Are You "ACTING" Like a Professional? (Part 2)


Note: This is part 2 of 2 of Robert's article. Read part 1 here.

If you ask any voice over artist or actor, they will no doubt TELL you that they are a “professional” and that they act professionally at all times. But I know, from my own observation, many of these people are kidding themselves. I’ve lost count of how many actors and voice over artists I’ve seen repeatedly shoot themselves in their foot.

My playing a lead role in a short film recently gave me a chance also to play casting director. This came about because one of the main actors dropped out of the production, so the director asked if I could fill the role with one of my actor friends. That experience was more valuable to me than shooting the film itself!

I posted a notice on my Facebook account, requesting anyone who was experienced and interested to private message me. I cannot tell you how many people responded by PUBLICALLY posting that they were “interested.” That was already a strike against them, as I specifically asked that they message me. Narrowing the candidates down further, more than few of the responses were from people who were not “experienced.” In fact, they had never acted before!

Three responses in particular illustrate what I mean by “shooting yourself in the foot.” One said he would love to do the part but his “daughter had a playoff game that day.” Well, so did mine, and I missed hers. I know actors that have missed funerals for an acting role. The phrase “the show must go on” has long survived because it is so true.

A second response was referred from a very good friend of mine, who I know to be a very busy professional in the business. The candidate emailed me on a Wednesday morning, and right away I sent him the director’s contact information, as the new round of auditions were to happen the next day (via Skype), and shooting would be on Saturday and Sunday. The part was a great lead role in a 13-page short, which had seven pages of dialog. He said he would “get back to me” so I can send him the script. That night, he sends me an email saying that since it was a lead, he could not possibly memorize the lines and learn the character, etc., in only three days! Not only should a professional be able to do that, his lackadaisical response wasted an entire day.

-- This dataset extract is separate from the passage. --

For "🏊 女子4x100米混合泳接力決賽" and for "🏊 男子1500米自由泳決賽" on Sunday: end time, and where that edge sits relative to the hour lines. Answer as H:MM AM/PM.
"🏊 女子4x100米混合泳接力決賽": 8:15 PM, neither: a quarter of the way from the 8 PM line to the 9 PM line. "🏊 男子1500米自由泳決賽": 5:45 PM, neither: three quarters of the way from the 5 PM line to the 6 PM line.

A third dismaying response involved a casting director/acting teacher friend of mine. I had asked him to let me know if any of his students would be a good fit for the part. He told me he contacted one of his students who would be perfect, except that the student told him that his girlfriend was coming in from California and he would rather go out to dinner with her. I can’t imagine that this actor will be called in by this teacher for any future projects.

Three very unprofessional performances. Yet, I am sure that if you asked any of these three actors if they are professional, they would certainly say, “yes.” Well, I hope they never ask me to recommend them to my agent!

Robert is the author of Voice Over Legal, the essential ebook guide for voice actors and broadcasters to managing their business and legal issues. For more information about Robert or any other Edge Studio instructor, please call our office at 888-321-3343 or click here.

Pro projects make pro actors

Here in LA, actors are constantly doing small projects and short films. Many times - that is MOST of the time - there is little or no payment. Although I'm a "professional" - (SAG for 30 years), I am often asked by directors and producers to do these small projects. (I'm doing one today, actually.) The general rule is: if there is no money being paid then its really hard to call it a "Professional" job, even if it only pays "Copy, Credit, meals."
Mr. Sciglimpaglia doesn't mention whether these jobs actually pay anything. - Professionalism works both ways: If you want me to learn 13 pages of dialogue for your short film and you don't want to pay me for it, I might be more inclined to have dinner with my girlfriend, if such were the case, than do your short film project. If its a REAL job, its a PAYING job.
Most producers here in LA understand that if you agree to do their short film project for nothing - and then have a conflicting callback for a national Commercial or TV role, that you'll be bowing out legitimately. That being said, once one AGREES to do the project, "professionalism" applies: showing up prepared, on time, and ready to rock.

Pro actors not acting like pros

Robert hits it on the head - as a SAG-AFTRA actor (and even before becoming a union member), I was taught the meaning of the word 'opportunity' in the acting world. A professional would work around personal commitments, burn the 'midnight oil' to learn those lines, and show they can step up to the plate and make a good impression on a director or producer, as that relationship might be your opening into a lifetime of acting work. Sad that most of the 'professionals' that contacted Robert didn't understand that.